KSMG
- Seguin, Texas; United States;
- Broadcast area: Greater San Antonio
- Frequency: 105.3 MHz (HD Radio)
- Branding: Hits 105.3

Programming
- Language: English
- Format: Hot adult contemporary

Ownership
- Owner: Cox Media Group; (CMG NY/Texas Radio, LLC);
- Sister stations: KCYY; KISS-FM; KKYX; KONO; KONO-FM; KTKX;

History
- First air date: September 9, 1970
- Former call signs: KWED-FM (1970–1985)
- Call sign meaning: San Antonio Magic (prior branding)

Technical information
- Licensing authority: FCC
- Facility ID: 34977
- Class: C0
- ERP: 97,500 watts
- HAAT: 453 meters (1,486 ft)
- Transmitter coordinates: 29°16′30″N 98°15′54″W﻿ / ﻿29.275°N 98.265°W
- Repeater: 101.1 KONO-HD3 (Helotes)

Links
- Public license information: Public file; LMS;
- Webcast: Listen live
- Website: hits1053sanantonio.com

= KSMG =

Radio station in Seguin, Texas

KSMG (105.3 FM, "Hits 105.3") is a radio station licensed to Seguin, Texas. Owned by Cox Media Group, it broadcasts a hot adult contemporary format serving Greater San Antonio.

Its transmitter is in near Elmendorf in far northwestern Wilson County. Its studios are located in northwest San Antonio near the South Texas Medical Center complex. KSMG has an ERP of 97.5 kW. The station broadcasts in the HD radio format.

==History==
Seguin Broadcasting Company, Inc., owners of KWED (1580 AM), filed a construction permit for a new radio station to broadcast on 105.3 MHz on September 15, 1969, which was granted by the FCC on December 31. The station began broadcasting September 9, 1970; like the AM station, it aired a middle of the road format, and it simulcast the AM station 40 percent of the time.

FCC regulatory changes made in 1984 would have required KWED-FM to increase its power, which would have given the station a significant signal over San Antonio. Seguin Broadcasting Company, headed by Stan McKenzie, had no desire to run a major-market station. In late 1984, McKenzie reached a deal to sell KWED to American Media, Inc., which owned stations in Baltimore and on Long Island.
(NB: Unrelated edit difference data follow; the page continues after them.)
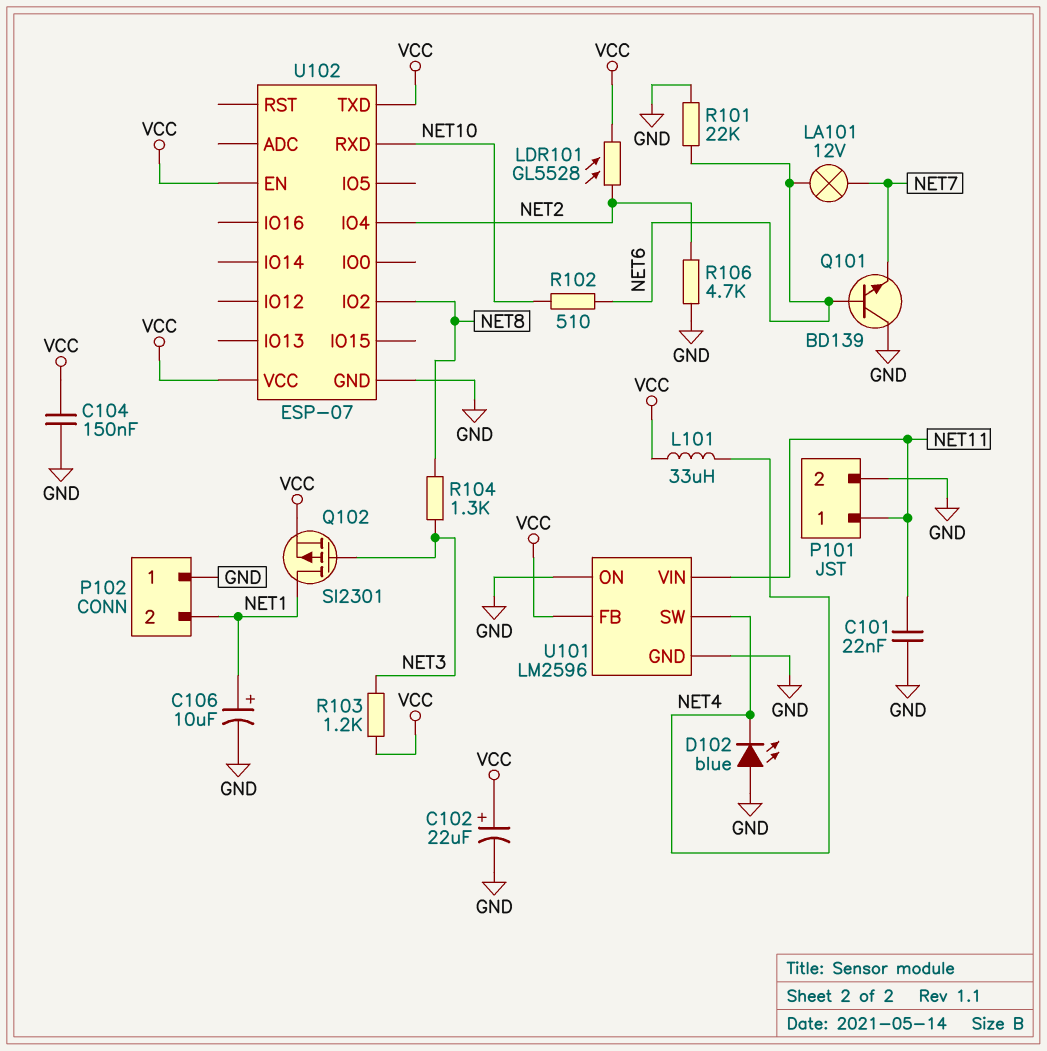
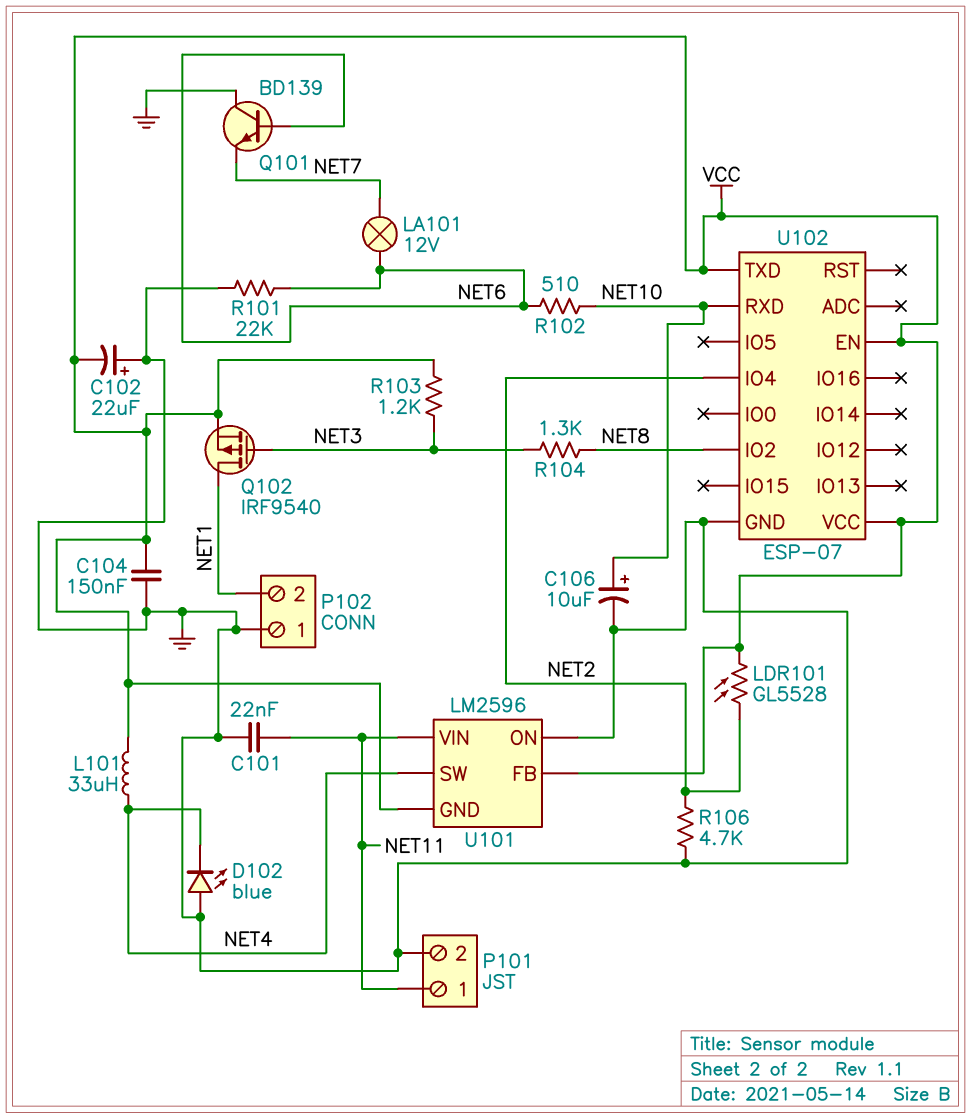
C102: 22uF (plus VCC, minus GND) -> 22uF (plus GND, minus VCC)
C106: 10uF (plus NET1, minus GND) -> 10uF (plus NET10, minus GND)
Q102: PMOS SI2301 (G NET3, D NET1, S VCC) -> PMOS IRF9540 (G NET3, D NET1, S VCC)
U101 pin GND: GND -> VCC

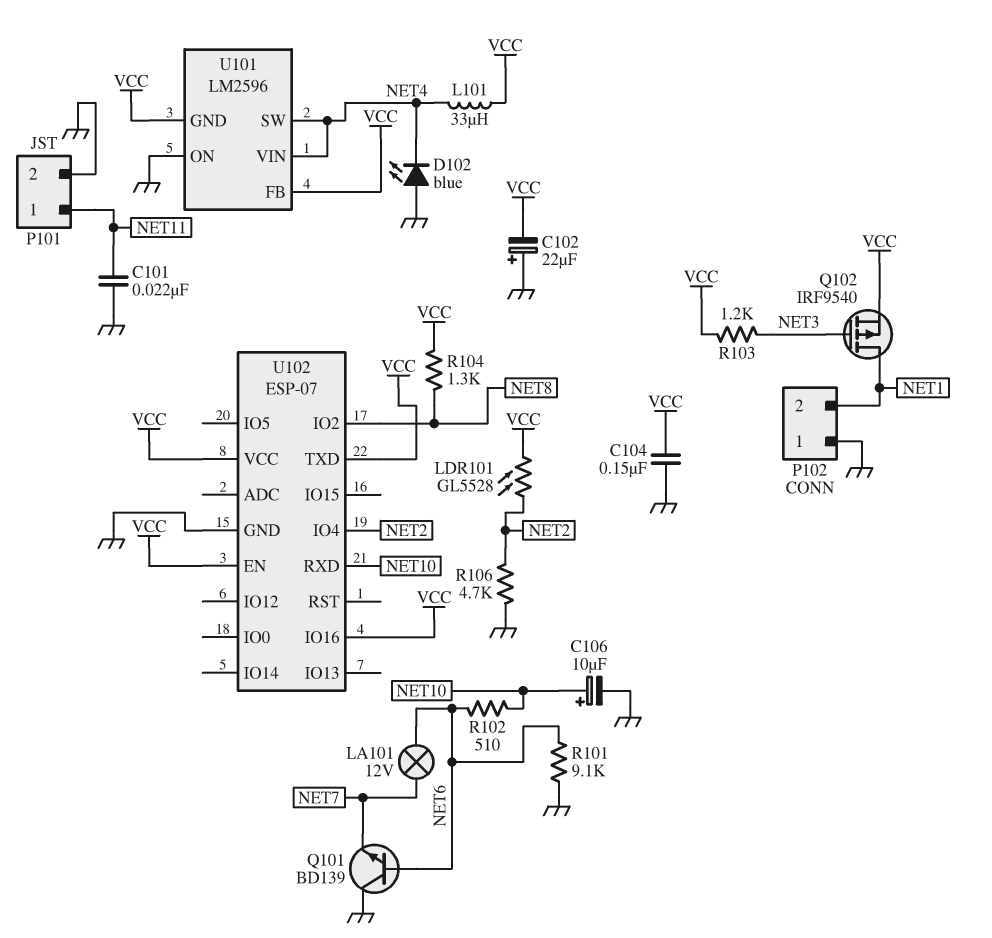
R101: 22k (GND, NET6) -> 9.1k (GND, NET6)
R104: 1.3k (NET3, NET8) -> 1.3k (NET8, VCC)
U101 pin VIN: NET11 -> NET4
U102 pin IO16: none -> VCC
The divestiture of the FM prompted programming changes at the AM, including the end of afternoon Spanish-language shows that had aired since 1948.

In March 1985, after the signal upgrade was completed, American Media's programming debuted and the station relaunched as "Magic 105", a gold-based adult contemporary format. In its first ratings book, KSMG cracked the top five in San Antonio. The station went full into the oldies format in 1988 upon its acquisition by The Rusk Corporation. Jacor filed to buy the station in 1989 in a deal that ultimately never closed; it was part of a package deal with KTRH and KLOL in Houston, and the company was forced to take the San Antonio-market station in order to purchase the Houston outlets. Rusk consolidated its position in the classic hits format in San Antonio when it entered into a local marketing agreement to take over the operations of a struggling KISS-FM in November 1991; KISS simulcasted KSMG until it returned to its heritage rock format on December 31, 1991.

At the end of 1995, KSMG shifted to hot adult contemporary. In 1997, Cox Radio acquired KSMG; KISS-FM, which Rusk had bought outright; and KLUP (930 AM) from Rusk in a $30 million transaction. The station later shifted to mainstream adult contemporary; in 2014, as the station shifted back toward hot AC, Mediabase added KSMG to its Hot AC panel.

On December 26, 2023, following its annual Christmas music period, the station rebranded as "Hits 105.3" with no change in format

When KXXM flipped from its long-running Top 40 format to a bilingual adult contemporary format on November 1, 2024, KSMG became the only station in the market devoted to mainstream English-language popular music. A few days later on November 7, longtime morning hosts Jenny Lee and Tony Cortez left the station.